Rich Little's Christmas Carol is another favorite. It is a 1978 Canadian TV special, shot on videotape, but it has aired here on HBO. It's a one-man show, in which Little enacts the Dickens tale through a variety of amusing impersonations.
Scrooge - W.C. Fields
Bob Cratchit - Paul Lynde
Fred - Johnny Carson
Solicitor - Stan Laurel
Solicitor - Oliver Hardy
Jacob Marley - Richard Nixon (instead of chains, he is covered in spools of audiotape)

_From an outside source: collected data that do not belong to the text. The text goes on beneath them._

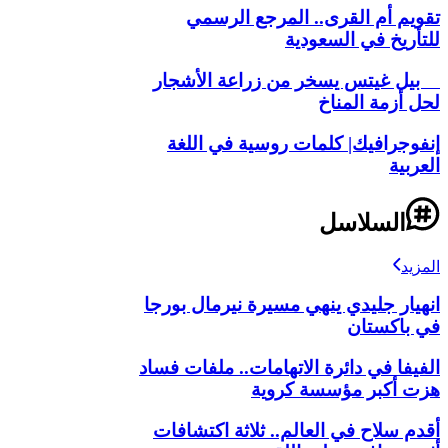
تقويم أم القرى.. المرجع الرسمي
للتأريخ في السعودية
بيل غيتس يسخر من زراعة الأشجار
لحل أزمة المناخ
إنفوجرافيك| كلمات روسية في اللغة
العربية
السلاسل
المزيد
انهيار جليدي ينهي مسيرة نيرمال بورجا
في باكستان
الفيفا في دائرة الاتهامات.. ملفات فساد
هزت أكبر مؤسسة كروية
أقدم سلاح في العالم.. ثلاثة اكتشافات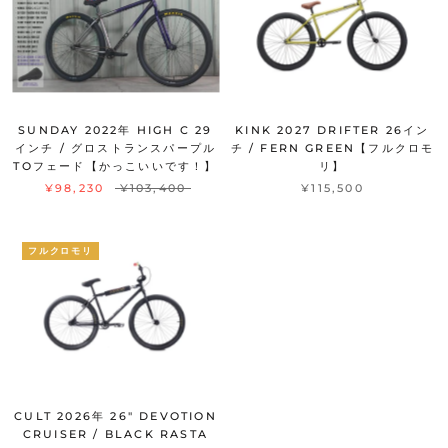
SUNDAY 2022年 HIGH C 29
KINK 2027 DRIFTER 26イン
インチ / グロストランスパープル
チ / FERN GREEN【フルクロモ
TOフェード【かっこいいです！】
リ】
¥98,230
¥103,400
¥115,500
フルクロモリ
CULT 2026年 26" DEVOTION
CRUISER / BLACK RASTA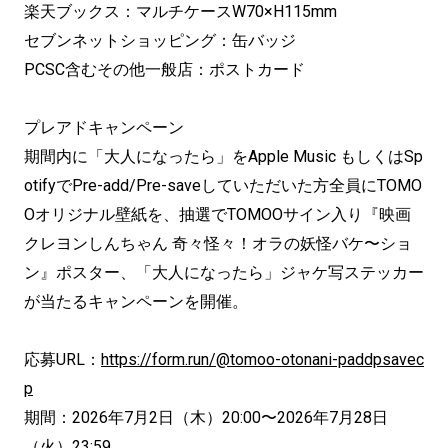
楽天ブックス：マルチケースW70×H115mm
セブンネットショッピング：缶バッジ
PCSC含むその他一般店：ポストカード
プレアドキャンペーン
期間内に「大人になったら」をApple Music もしくはSp
otifyでPre-add/Pre-saveしていただいた方全員にTOMO
Oオリジナル壁紙を、抽選でTOMOOサイン入り『映画
クレヨンしんちゃん 奇々怪々！オラの妖怪バケ〜ショ
ン』ポスター、「大人になったら」ジャケ写ステッカー
が当たるキャンペーンを開催。
応募URL：
https://form.run/@tomoo-otonani-paddpsavec
p
期間：2026年7月2日（木）20:00〜2026年7月28日
（火）23:59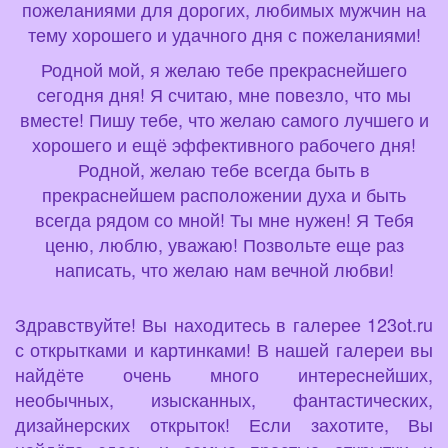
пожеланиями для дорогих, любимых мужчин на
тему хорошего и удачного дня с пожеланиями!
Родной мой, я желаю тебе прекраснейшего
сегодня дня! Я считаю, мне повезло, что мы
вместе! Пишу тебе, что желаю самого лучшего и
хорошего и ещё эффективного рабочего дня!
Родной, желаю тебе всегда быть в
прекраснейшем расположении духа и быть
всегда рядом со мной! Ты мне нужен! Я Тебя
ценю, люблю, уважаю! Позвольте еще раз
написать, что желаю нам вечной любви!
Здравствуйте! Вы находитесь в галерее 123ot.ru
с открытками и картинками! В нашей галереи вы
найдёте очень много интереснейших,
необычных, изысканных, фантастических,
дизайнерских открыток! Если захотите, Вы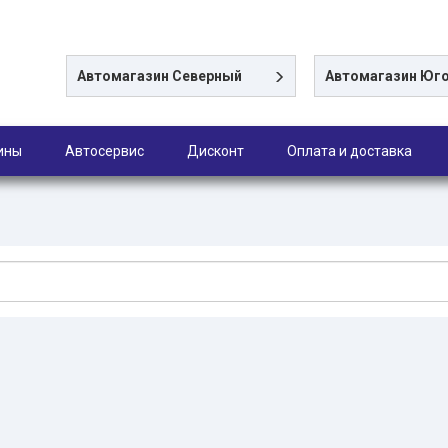
Автомагазин
Северный
Автомагазин
Юго
ины
Автосервис
Дисконт
Оплата и доставка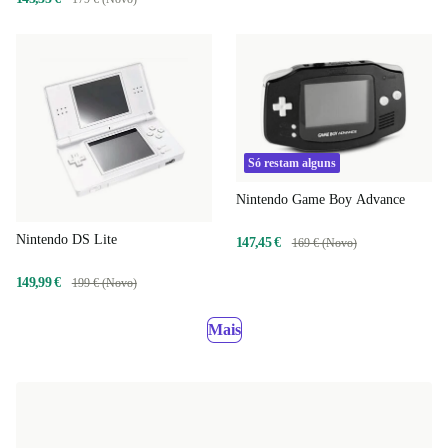
Só restam alguns
Nintendo Game Boy Advance
Nintendo DS Lite
147,45 €
169 € (Novo)
149,99 €
199 € (Novo)
Mais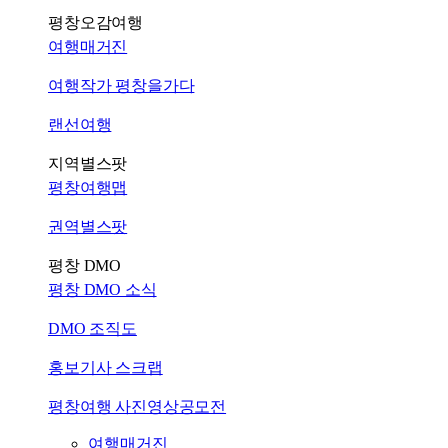
평창오감여행
여행매거진
여행작가 평창을가다
랜선여행
지역별스팟
평창여행맵
권역별스팟
평창 DMO
평창 DMO 소식
DMO 조직도
홍보기사 스크랩
평창여행 사진영상공모전
여행매거진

Ghost of Christmas Past - Humphrey Bogart
Ghost of Christmas Present - Peter Falk as Columbo
Ghost of Christmas Future - Peter Sellers as Inspector Clouseau
Fezziwig - Groucho Marx
Dick Wilkins - James Stewart
Mrs. Cratchit - Jean Stapleton as Edith Bunker
Tiny Tim - Truman Capote
Businessman - John Wayne
Businessman - George Burns
Businessman - James Mason
Boy - Jack Benny
The special is available on DVD.
My all-time favorite version of A Christmas Carol is the 1970 musical adaptation, Scrooge, directed by Ronald Neame, and starring Albert Finney. The film is very close to the Dickens novella, and has a nice atmosphere. At times, it's even rather macabre and frightening, with a few sequences added that weren't in the original story, such as a ghostly coachman riding through Scrooge's home, prior to his first meeting with Marley, and the sequence set in the future, at Scrooge's death, where he falls into his grave, and meets up with Marley again, in the other place, where Scrooge is forced into a fate similiar to Marley's. This sequence is usually cut out of TV broadcasts of the film, but is included in its entirety on the DVD. Alec Guinness makes a spooky Marley, and the cast, made up of British stage and film actors, is excellent.
The score is by famed composer Leslie Bricusse.